O euro comercial avançou 0,65% ontem, mas apresenta queda de 4% desde o início de 2014. Já a cotação do dólar segue em valorização em setembro e mostra alta de 2,8%

Diferentemente de outros períodos de disparada do dólar, como 1999 e 2002, fundos cambiais estão com a captação líquida contida em 2014, com a entrada de apenas R$ 728,93 milhões até 18 de setembro último. Ontem, o dólar à vista subiu 0,54% para R$ 2,408.
Na avaliação de especialistas no mercado de câmbio, os fundos de investimentos em moeda estrangeira perderam espaço para outros instrumentos financeiros como contratos a termo em agências bancárias, minicontratos futuros de dólar na Bolsa de Valores, opções de compra em moeda estrangeira, contratos de swap (troca) cambial oferecidos por bancos, e até mesmo para pequenas compras em lojas autorizadas em dólar turismo.
"Hoje, o investidor possui diversas alternativas para se proteger da alta e da baixa em moedas estrangeiras. Com o equivalente a US$ 2 mil se faz um contrato a termo numa agência bancária", exemplificou o professor de finanças do Instituto Brasileiro de Mercado de Capitais (Ibmec), Ricardo Stefani.
Custo de administração
Outro detalhe apontado são as taxas de administração cobradas pelos bancos de varejo em fundos cambiais com baixo ticket de entrada.
No exemplo de aporte de R$ 1 mil, o Bradesco FIC Cambial Dólar tem custo de 3% ao ano, Santander Cambial cobra taxa de 2,5% ao ano, o BB Cambial Dólar LP Mil possui taxa de 1,5% ao ano, e o Caixa Fic Cambial Dólar possui o menor custo para essa faixa de aporte, com 1% ao ano.
No segmento de varejo alta renda, o Itaú Personalité Cambial Dólar possui taxa de 1,5% ao ano, mesma tarifa do concorrente Bradesco Prime Fic Cambial Dólar. Já o HSBC Fic Cambial Dólar, com ticket de entrada de R$ 2 mil atende com taxa de 3% ao ano.
Motivos da alta
Segundo o economista e diretor executivo da corretora NGO, Sidnei Nehme, nas últimas duas semanas há uma pressão especulativa no mercado à vista da moeda americana. "O cenário eleitoral serve apenas para alimentar a especulação, mas não tem fundamentos. Independentemente de quem estará no próximo governo, Dilma Rousseff (PT), Marina Silva (PSB) ou Aécio Neves, o câmbio levará mais de um ano para ser repensado, o Brasil precisa reconquistar a confiança do investidor internacional para atrair recursos".

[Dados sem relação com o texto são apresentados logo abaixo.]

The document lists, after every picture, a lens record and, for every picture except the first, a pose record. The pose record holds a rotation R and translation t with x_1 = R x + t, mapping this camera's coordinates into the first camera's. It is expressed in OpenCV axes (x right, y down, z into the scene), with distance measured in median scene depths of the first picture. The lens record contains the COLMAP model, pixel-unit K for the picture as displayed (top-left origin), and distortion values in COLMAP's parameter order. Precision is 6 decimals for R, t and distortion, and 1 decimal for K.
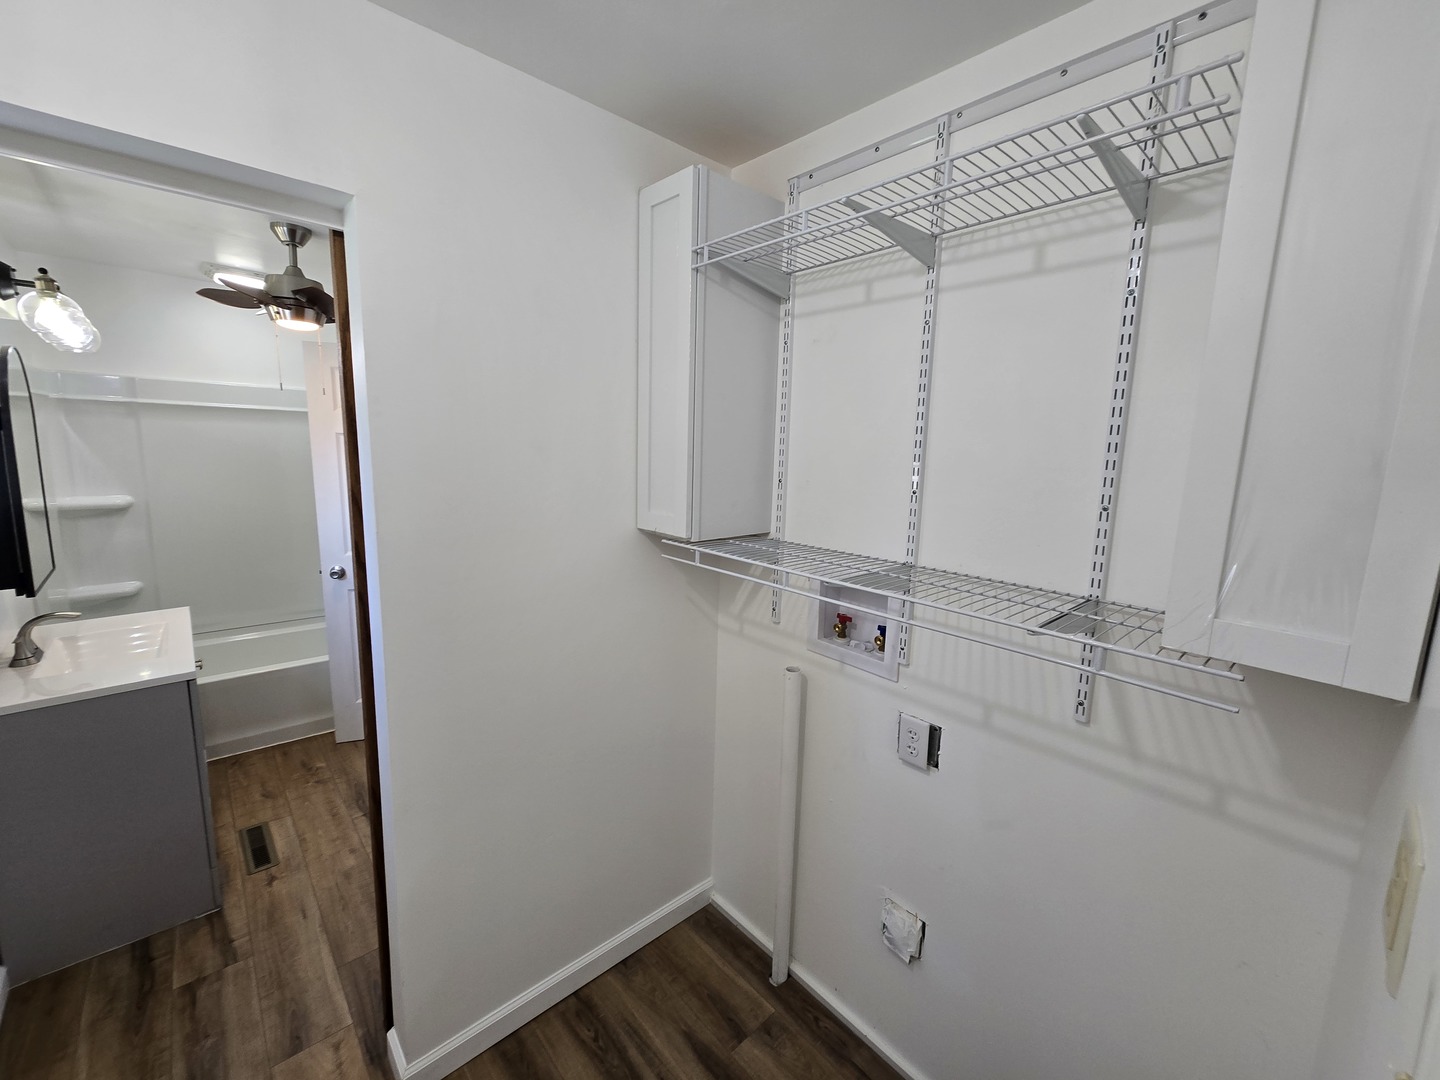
lens RADIAL K [[592.7, 0, 731.1], [0, 592.7, 533.4], [0, 0, 1]] dist [0.002135, 0.000963]
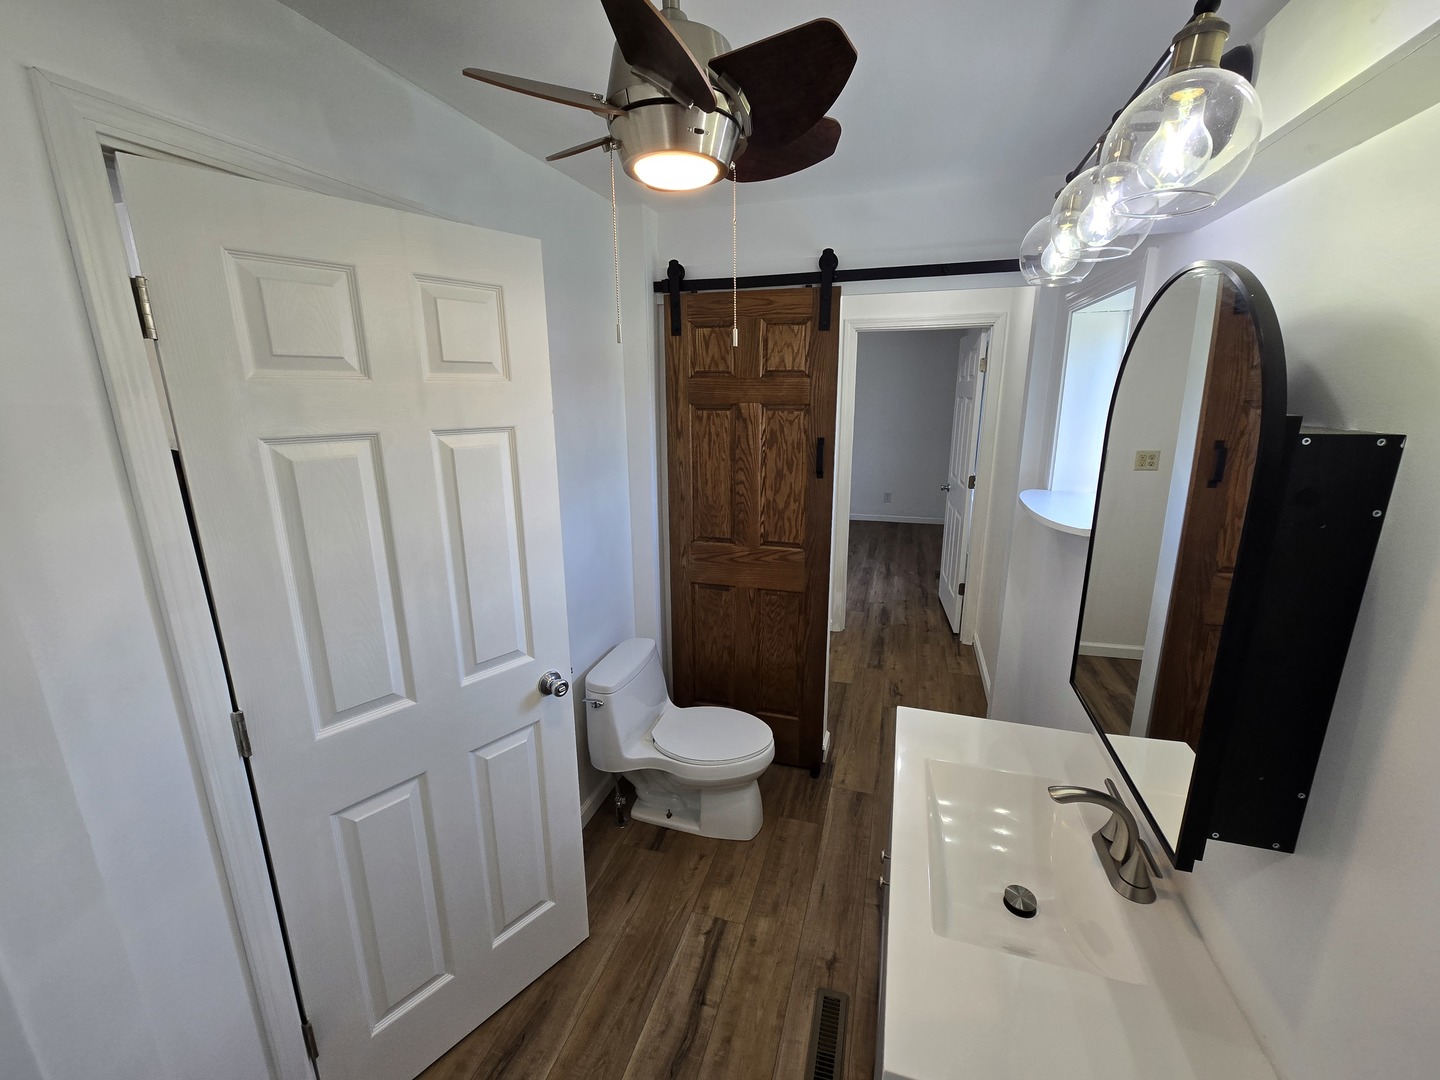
lens RADIAL K [[592.7, 0, 731.1], [0, 592.7, 533.4], [0, 0, 1]] dist [0.002135, 0.000963]
pose [[-0.512548, -0.231368, 0.826900, -1.335884], [0.119317, 0.934480, 0.335426, -0.296709], [-0.850328, 0.270585, -0.451359, 1.424166]]
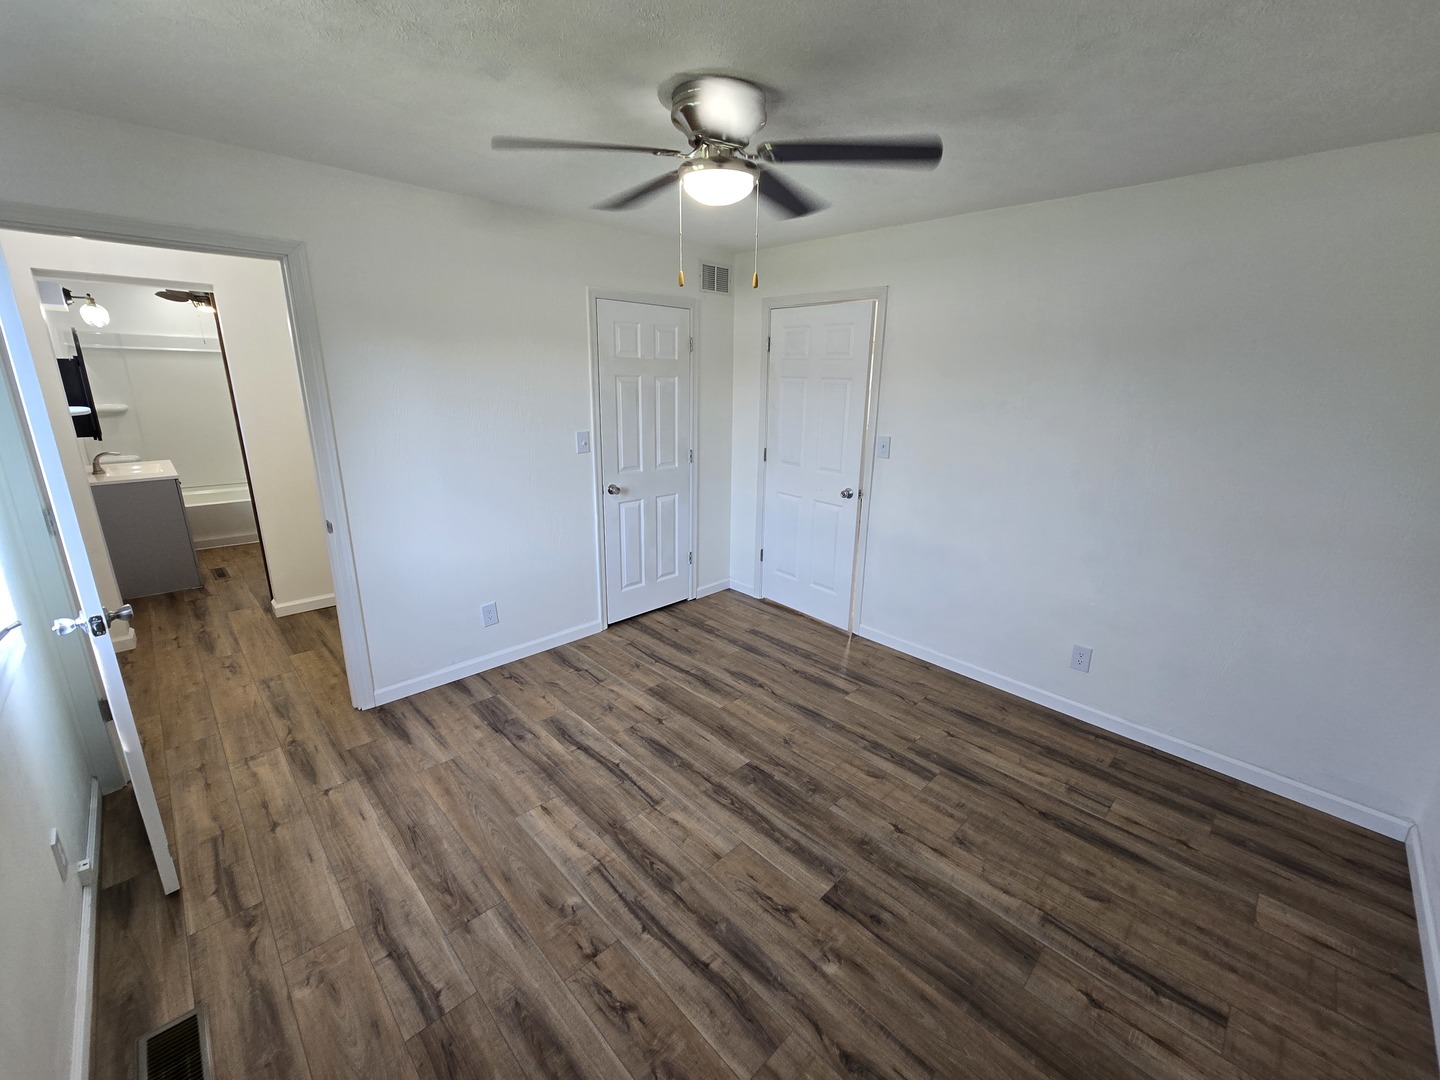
lens RADIAL K [[592.7, 0, 731.1], [0, 592.7, 533.4], [0, 0, 1]] dist [0.002135, 0.000963]
pose [[0.999366, -0.018809, 0.030234, 1.057220], [0.015240, 0.993337, 0.114235, 0.213472], [-0.032181, -0.113702, 0.992994, -1.254236]]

Na visão dele, o principal motivo para a alta do dólar em relação a diversas moedas pelo mundo é a decisão do Federal Reserve (Fed, o banco central americano) de elevar os juros no próximo ano. "Entrou dinheiro de curto prazo no Brasil e esse capital começa a retornar para a base, o mercado americano", diz Nehme. As estimativas apontam um volume de US$ 28 bilhões entre aplicações na Bolsa de Valores brasileira e em títulos públicos federais (dívida do governo).
Riscos e apostas na baixa
O diretor lembrou que o Banco Central (BC) brasileiro já alimentou o mercado doméstico com US$ 96 bilhões em contratos de swap (troca) cambial, e que os bancos e instituições financeiras estão com uma posição vendida (proteção contra a baixa) de US$ 16,5 bilhões.
"As operações de swap dão um alívio no mercado futuro, mas na realidade, o mercado à vista está com um fluxo muito ruim, há carência de um fluxo de entrada de dólares mais intenso. E nesse segundo semestre, as captações de empresas serão menores", diz. Nehme aponta o dólar em R$ 2,45 no final de 2014, e ao mesmo tempo vê queda do euro até 2015.